Я затаил дыхание и ждал, что отец скажет дальше. Пролетавшая сорока с шумом уселась на подернутую красноватой желтизной лиственницу, было слышно, как на дворе у Клейншмидтов били пральным вальком и чавкало белье…
Отец сказал:
— Тогда я непременно должен им ответить.
Я не совсем понял, произнес он эту фразу несколько насмешливо, или в ней прозвучал известный испуг. Я тихонько проскользнул в дом и взбежал к себе в мансарду, у меня было такое чувство, будто я проглотил камень.
Но вскоре, слава богу, камень внутри у меня совершенно растворился, ибо в следующем номере «Постимээс» отец напечатал надменный и ясный ответ. Он был адресован автору присланного в редакцию письма. Здесь вот, в левом среднем ящике стола, хранится у меня отцовский ответ. (Нужно сказать Аннете, чтобы она смазала маслом для швейной машины винт у этого стула, чтобы не скрипел, когда я поворачиваюсь.) Вот он, здесь. Я столько раз разворачивал и складывал эту газету, что на сгибах печать совсем уже стерлась, наверно, и для молодых глаз едва видна. А я все это и так вот уж полвека, как наизусть помню.

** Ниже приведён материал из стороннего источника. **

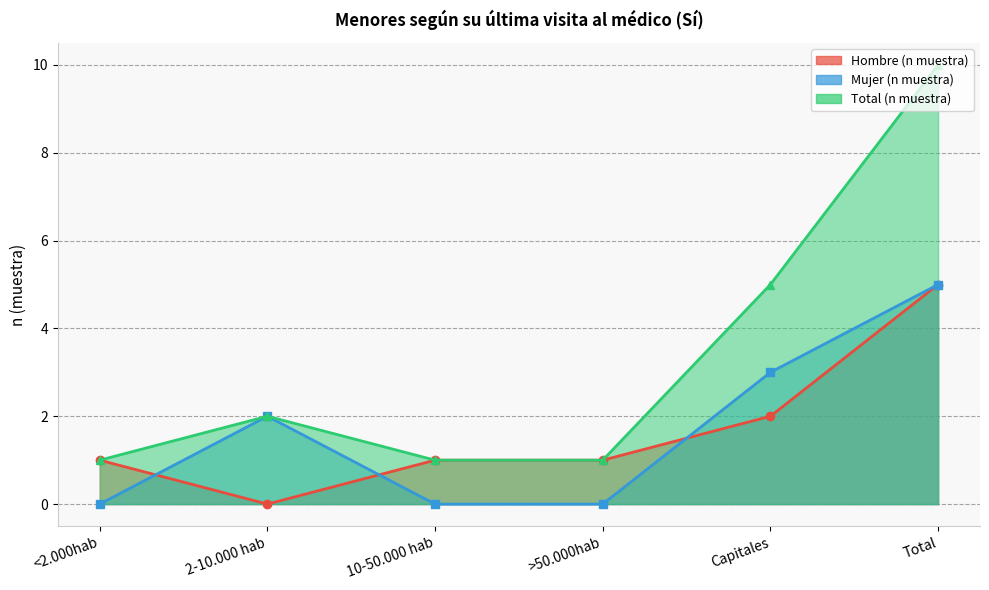

How many lines are shown in the chart?

3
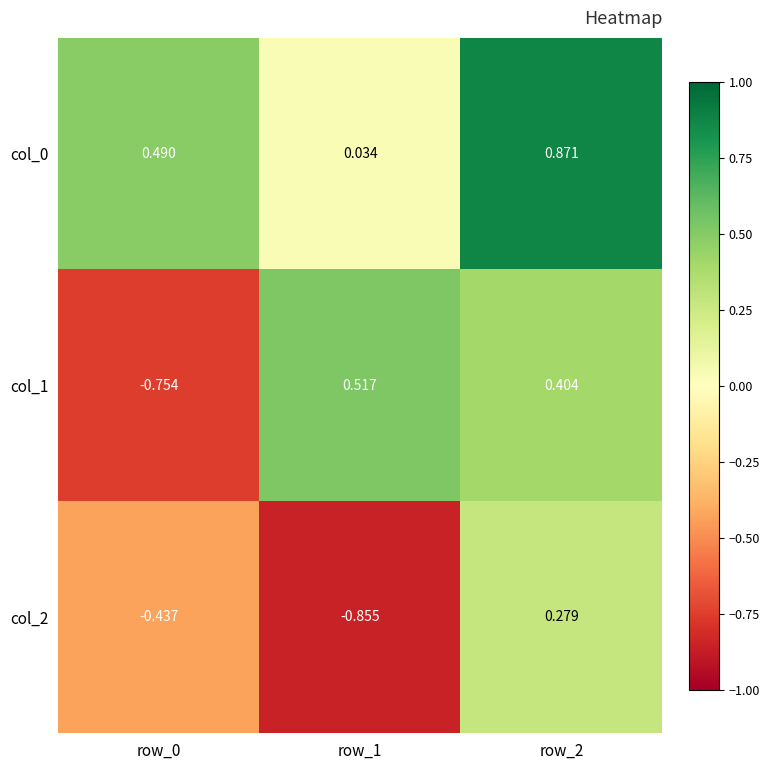

Is the value of col_0 at row_0 greater than the value of col_1 at row_1?

No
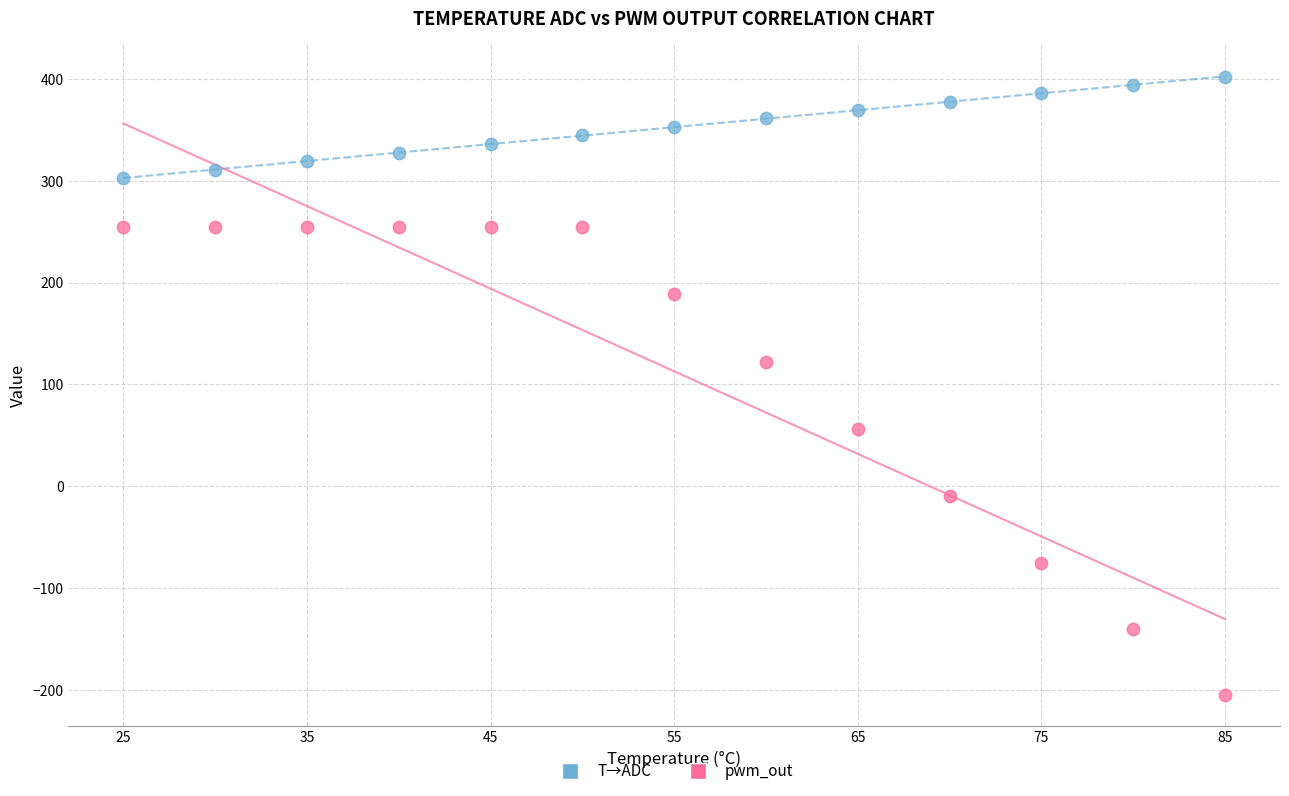

Which series contains the highest Y value?

T→ADC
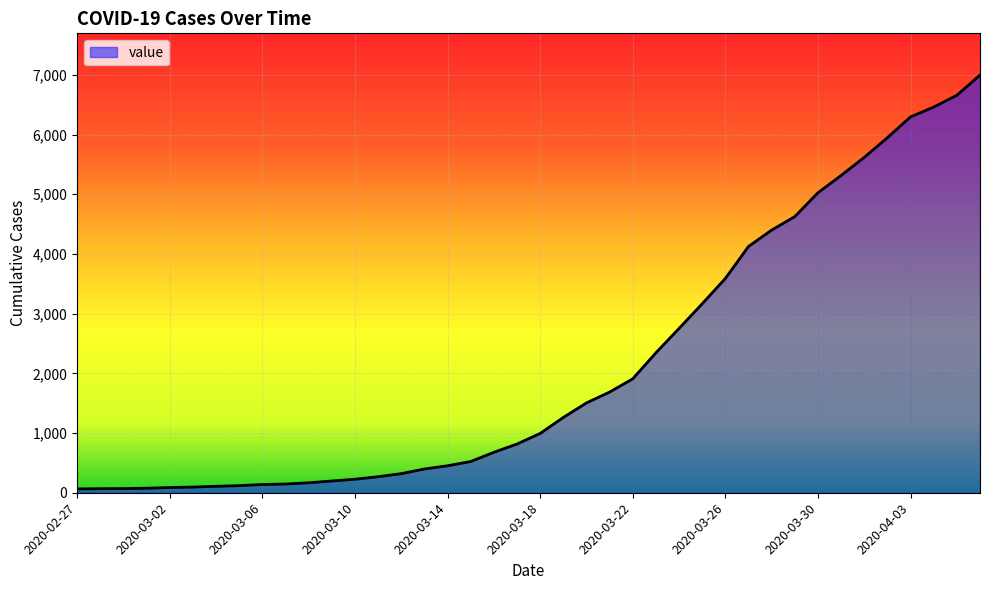

What is the greatest value displayed?

6995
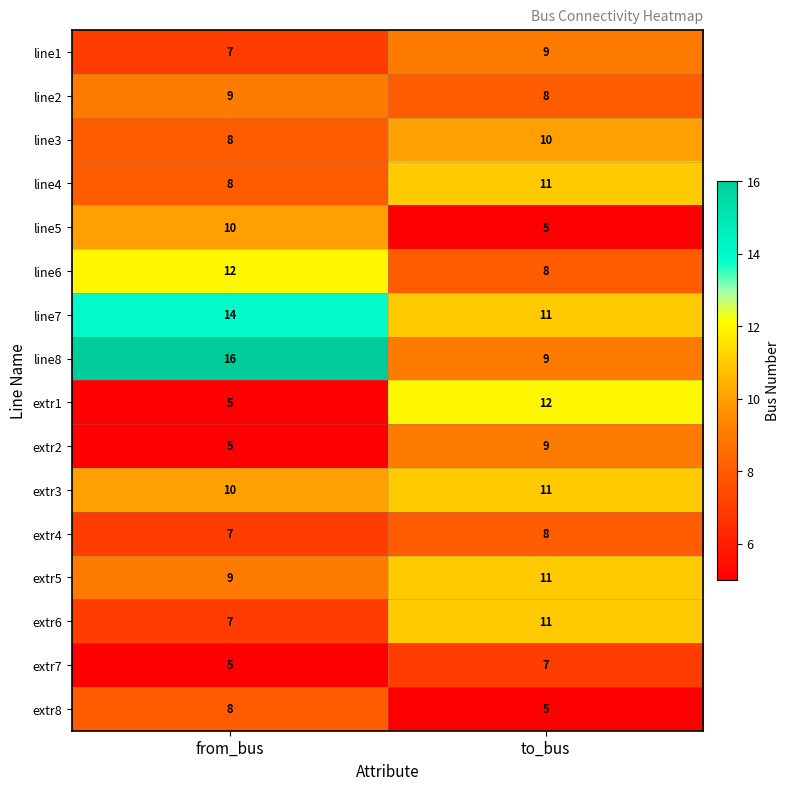

Which category has the lowest value in the extr4 series?

from_bus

Вы утверждаете, что в Выруском, Тартуском и Ярвамааском уездах Вам довелось слышать, будто «Ээсти постимээс» продался немцам, но ведь соглашение старше, чем мы — грешные, и по своему усмотрению Вы называете цену в несколько тысяч рублей, что свидетельствует о том, что и вы не хотите уступить его задешево, хотя прежде всего мы совсем не уверены, что за столь высокую цену Вам удастся найти покупателей. Затем, Вы говорите, будто до Вас дошло, на каком условии это соглашение было заключено: в дальнейшем газета не должна учить народ, и утверждаете, будто все это вы слышали. Однако ответьте нам, куда же девались Ваши собственные глаза, Ваша голова и Ваше разумение?! Разве газета не доступна каждому?! Отыщите в ней приметы, которые вызвали Ваш гнев, и тогда говорите или пишите о них, если хотите вести себя, как подобает мужчине, а не повторяйте жалкую болтовню из чужих уст. Вы, очевидно, склонны считать эстонцами только тех, кто достаточно громко кричит и шумит. Вы не думаете при этом, станет ли народ от этого умнее или, наоборот, одуреет, и заявляете, что в будущем году у «Ээсти постимээс» ни в одном уезде уже не останется ни одного читателя… Послушайте, дражайший, я совершил бы величайший грех по отношению к своему народу, если бы обратил хоть малейшее внимание на эту пустую угрозу. Однако, по Вашим словам, и некоторые другие опасаются, что живу я на то, что за меня дали. Так пусть же будет известно как Вам, так и Вам подобным: слава богу, я достаточно зарабатываю своим трудом и усилиями, издавая книги и газету, — на что же иначе я жил бы?! — но я никогда и ломаного гроша не получал за то, чтобы поступиться собой, своей честью, или правдой и справедливостью!